STATED EXERCISE 1
Update the records starting with the line with "scientific name: Amsonia illustris" and going on through the line with "elevation (m): 753" by changing "locality" to "site", leaving everything else as it is. Give back only those lines.

PAGE TEXT

Metadata-Version: 2.4
Name: pdftk-python
Version: 0.1.0
Summary: PDF Toolkit - A command-line tool for manipulating PDF documents
Author-email: Frankie Liu <frankie.y.liu@gmail.com>
License: MIT
Project-URL: Homepage, https://github.com/frankieliu/pdftk
Project-URL: Repository, https://github.com/frankieliu/pdftk
Project-URL: Issues, https://github.com/frankieliu/pdftk/issues
Project-URL: Changelog, https://github.com/frankieliu/pdftk/blob/main/IMPLEMENTATION.md
Keywords: pdf,pdftk,pdf-manipulation,cli,pdf-tools,merge,split,rotate
Classifier: Development Status :: 4 - Beta
Classifier: Environment :: Console
Classifier: Intended Audience :: Developers
Classifier: Intended Audience :: End Users/Desktop
Classifier: License :: OSI Approved :: MIT License
Classifier: Programming Language :: Python :: 3
Classifier: Programming Language :: Python :: 3.9
Classifier: Programming Language :: Python :: 3.10
Classifier: Programming Language :: Python :: 3.11
Classifier: Programming Language :: Python :: 3.12
Classifier: Topic :: Utilities
Classifier: Topic :: Office/Business
Classifier: Operating System :: OS Independent
Requires-Python: >=3.9
Description-Content-Type: text/markdown
License-File: LICENSE
Requires-Dist: pypdf>=3.0.0
Provides-Extra: dev
Requires-Dist: pytest>=7.0.0; extra == "dev"

RAW DATA
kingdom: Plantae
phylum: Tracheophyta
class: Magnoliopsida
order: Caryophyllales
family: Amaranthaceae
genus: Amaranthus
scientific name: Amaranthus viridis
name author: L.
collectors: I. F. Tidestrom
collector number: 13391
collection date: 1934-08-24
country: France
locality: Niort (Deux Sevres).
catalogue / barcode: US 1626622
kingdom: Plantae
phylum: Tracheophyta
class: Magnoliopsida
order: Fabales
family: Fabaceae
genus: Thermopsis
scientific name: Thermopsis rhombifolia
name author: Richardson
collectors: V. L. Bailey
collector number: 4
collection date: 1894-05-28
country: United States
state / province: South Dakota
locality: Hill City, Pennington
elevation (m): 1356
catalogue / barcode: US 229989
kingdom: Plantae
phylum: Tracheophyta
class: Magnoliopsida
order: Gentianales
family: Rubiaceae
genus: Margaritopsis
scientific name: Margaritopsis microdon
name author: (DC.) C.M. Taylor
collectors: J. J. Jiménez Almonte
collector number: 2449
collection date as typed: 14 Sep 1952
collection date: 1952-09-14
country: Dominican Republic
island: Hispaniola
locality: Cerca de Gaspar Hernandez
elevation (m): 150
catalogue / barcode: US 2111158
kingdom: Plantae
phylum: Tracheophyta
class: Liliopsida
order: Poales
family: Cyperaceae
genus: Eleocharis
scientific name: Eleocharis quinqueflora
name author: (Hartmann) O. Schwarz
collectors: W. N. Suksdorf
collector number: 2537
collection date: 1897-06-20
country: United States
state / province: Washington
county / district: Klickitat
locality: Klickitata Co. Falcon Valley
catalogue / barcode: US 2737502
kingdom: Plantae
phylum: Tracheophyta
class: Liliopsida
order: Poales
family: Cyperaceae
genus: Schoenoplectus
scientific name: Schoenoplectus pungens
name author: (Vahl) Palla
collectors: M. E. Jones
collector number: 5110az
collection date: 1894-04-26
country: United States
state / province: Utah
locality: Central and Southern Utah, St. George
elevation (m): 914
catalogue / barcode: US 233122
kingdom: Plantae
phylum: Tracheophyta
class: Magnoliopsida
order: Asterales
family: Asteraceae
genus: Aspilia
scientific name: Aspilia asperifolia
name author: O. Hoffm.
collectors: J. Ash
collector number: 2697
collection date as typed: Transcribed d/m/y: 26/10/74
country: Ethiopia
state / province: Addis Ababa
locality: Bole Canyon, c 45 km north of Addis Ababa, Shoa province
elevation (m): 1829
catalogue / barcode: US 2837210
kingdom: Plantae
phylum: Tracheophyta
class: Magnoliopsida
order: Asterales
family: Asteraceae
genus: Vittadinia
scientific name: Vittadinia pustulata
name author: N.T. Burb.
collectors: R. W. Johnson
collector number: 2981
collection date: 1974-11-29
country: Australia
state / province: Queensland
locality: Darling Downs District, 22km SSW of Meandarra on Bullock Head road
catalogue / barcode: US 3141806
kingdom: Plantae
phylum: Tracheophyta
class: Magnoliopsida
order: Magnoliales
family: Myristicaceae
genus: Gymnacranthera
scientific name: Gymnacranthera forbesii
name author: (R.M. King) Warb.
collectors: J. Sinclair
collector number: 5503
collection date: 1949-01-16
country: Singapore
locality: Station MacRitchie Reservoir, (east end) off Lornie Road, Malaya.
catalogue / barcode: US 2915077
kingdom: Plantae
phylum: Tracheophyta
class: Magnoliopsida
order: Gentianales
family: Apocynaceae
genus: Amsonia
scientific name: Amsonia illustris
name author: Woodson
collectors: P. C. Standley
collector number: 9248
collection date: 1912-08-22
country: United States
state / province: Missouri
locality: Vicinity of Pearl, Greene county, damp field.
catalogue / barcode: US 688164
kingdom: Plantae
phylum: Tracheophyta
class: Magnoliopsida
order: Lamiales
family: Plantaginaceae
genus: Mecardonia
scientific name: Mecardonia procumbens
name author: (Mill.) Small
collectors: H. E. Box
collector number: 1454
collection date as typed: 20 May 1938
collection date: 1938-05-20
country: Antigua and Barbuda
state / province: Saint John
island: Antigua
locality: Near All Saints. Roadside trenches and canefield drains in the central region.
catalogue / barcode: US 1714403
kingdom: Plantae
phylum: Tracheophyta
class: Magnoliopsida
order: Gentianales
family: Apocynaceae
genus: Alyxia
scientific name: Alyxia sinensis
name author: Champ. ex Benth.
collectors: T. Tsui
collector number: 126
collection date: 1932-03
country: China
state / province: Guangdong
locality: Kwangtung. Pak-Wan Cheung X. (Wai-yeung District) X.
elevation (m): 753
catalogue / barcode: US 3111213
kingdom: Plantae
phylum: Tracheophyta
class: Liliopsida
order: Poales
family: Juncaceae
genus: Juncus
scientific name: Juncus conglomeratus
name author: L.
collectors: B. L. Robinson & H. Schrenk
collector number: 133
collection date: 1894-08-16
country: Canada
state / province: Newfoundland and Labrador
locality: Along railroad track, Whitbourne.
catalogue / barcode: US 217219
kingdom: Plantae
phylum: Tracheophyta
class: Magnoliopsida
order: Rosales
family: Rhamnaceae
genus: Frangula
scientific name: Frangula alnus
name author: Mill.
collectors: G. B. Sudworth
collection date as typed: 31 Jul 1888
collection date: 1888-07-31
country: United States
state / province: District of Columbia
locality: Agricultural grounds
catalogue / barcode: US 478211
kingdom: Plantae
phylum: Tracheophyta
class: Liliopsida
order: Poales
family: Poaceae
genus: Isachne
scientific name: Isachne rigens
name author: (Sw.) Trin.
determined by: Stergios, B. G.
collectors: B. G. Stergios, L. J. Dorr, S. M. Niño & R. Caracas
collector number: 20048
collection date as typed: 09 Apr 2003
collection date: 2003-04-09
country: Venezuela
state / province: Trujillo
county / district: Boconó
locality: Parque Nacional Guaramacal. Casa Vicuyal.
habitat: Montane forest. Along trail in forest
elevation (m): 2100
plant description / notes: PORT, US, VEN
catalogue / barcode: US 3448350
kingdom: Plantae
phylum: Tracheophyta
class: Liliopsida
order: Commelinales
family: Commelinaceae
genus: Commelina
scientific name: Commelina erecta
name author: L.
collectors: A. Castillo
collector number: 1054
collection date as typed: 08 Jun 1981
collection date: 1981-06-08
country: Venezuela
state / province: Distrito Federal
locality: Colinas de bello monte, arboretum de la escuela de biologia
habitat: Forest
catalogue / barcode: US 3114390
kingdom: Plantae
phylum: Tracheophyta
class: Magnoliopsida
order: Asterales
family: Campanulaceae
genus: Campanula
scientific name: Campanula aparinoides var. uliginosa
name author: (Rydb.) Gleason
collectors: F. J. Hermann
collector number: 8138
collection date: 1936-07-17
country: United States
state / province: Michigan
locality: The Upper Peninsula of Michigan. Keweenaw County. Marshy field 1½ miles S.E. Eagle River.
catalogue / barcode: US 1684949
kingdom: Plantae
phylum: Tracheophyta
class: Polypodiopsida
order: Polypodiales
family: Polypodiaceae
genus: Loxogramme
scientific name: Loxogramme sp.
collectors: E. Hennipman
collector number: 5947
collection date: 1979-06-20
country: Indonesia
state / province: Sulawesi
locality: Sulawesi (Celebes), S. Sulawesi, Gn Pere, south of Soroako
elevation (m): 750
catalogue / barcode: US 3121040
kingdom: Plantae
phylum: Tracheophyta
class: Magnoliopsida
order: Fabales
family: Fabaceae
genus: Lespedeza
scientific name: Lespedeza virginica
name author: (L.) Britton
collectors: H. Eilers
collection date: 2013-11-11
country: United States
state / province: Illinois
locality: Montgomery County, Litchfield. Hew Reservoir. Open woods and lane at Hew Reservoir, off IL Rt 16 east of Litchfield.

STATED EXERCISE 2
Go on with the pdftk-python package metadata from the point at which it stops.

ANSWER 1
scientific name: Amsonia illustris
name author: Woodson
collectors: P. C. Standley
collector number: 9248
collection date: 1912-08-22
country: United States
state / province: Missouri
site: Vicinity of Pearl, Greene county, damp field.
catalogue / barcode: US 688164
kingdom: Plantae
phylum: Tracheophyta
class: Magnoliopsida
order: Lamiales
family: Plantaginaceae
genus: Mecardonia
scientific name: Mecardonia procumbens
name author: (Mill.) Small
collectors: H. E. Box
collector number: 1454
collection date as typed: 20 May 1938
collection date: 1938-05-20
country: Antigua and Barbuda
state / province: Saint John
island: Antigua
site: Near All Saints. Roadside trenches and canefield drains in the central region.
catalogue / barcode: US 1714403
kingdom: Plantae
phylum: Tracheophyta
class: Magnoliopsida
order: Gentianales
family: Apocynaceae
genus: Alyxia
scientific name: Alyxia sinensis
name author: Champ. ex Benth.
collectors: T. Tsui
collector number: 126
collection date: 1932-03
country: China
state / province: Guangdong
site: Kwangtung. Pak-Wan Cheung X. (Wai-yeung District) X.
elevation (m): 753

ANSWER 2
Requires-Dist: black>=23.0.0; extra == "dev"
Requires-Dist: flake8>=6.0.0; extra == "dev"
Requires-Dist: mypy>=1.0.0; extra == "dev"
Requires-Dist: reportlab>=4.0.0; extra == "dev"
Dynamic: license-file

# pdftk-python

[![CI](https://github.com/frankieliu/pdftk/actions/workflows/ci.yml/badge.svg)](https://github.com/frankieliu/pdftk/actions/workflows/ci.yml)
[![Python Version](https://img.shields.io/badge/python-3.9%2B-blue)](https://www.python.org/downloads/)
[![License: MIT](https://img.shields.io/badge/License-MIT-yellow.svg)](https://opensource.org/licenses/MIT)
[![Code style: black](https://img.shields.io/badge/code%20style-black-000000.svg)](https://github.com/psf/black)

A Python implementation of pdftk (PDF Toolkit) for manipulating PDF documents from the command line.

## Status

**Beta**: Core page manipulation operations are complete and fully tested. All basic pdftk functionality for burst, cat, rotate, and shuffle is working.

**Test Coverage**: 80 tests passing (39 parser + 24 core + 17 utils)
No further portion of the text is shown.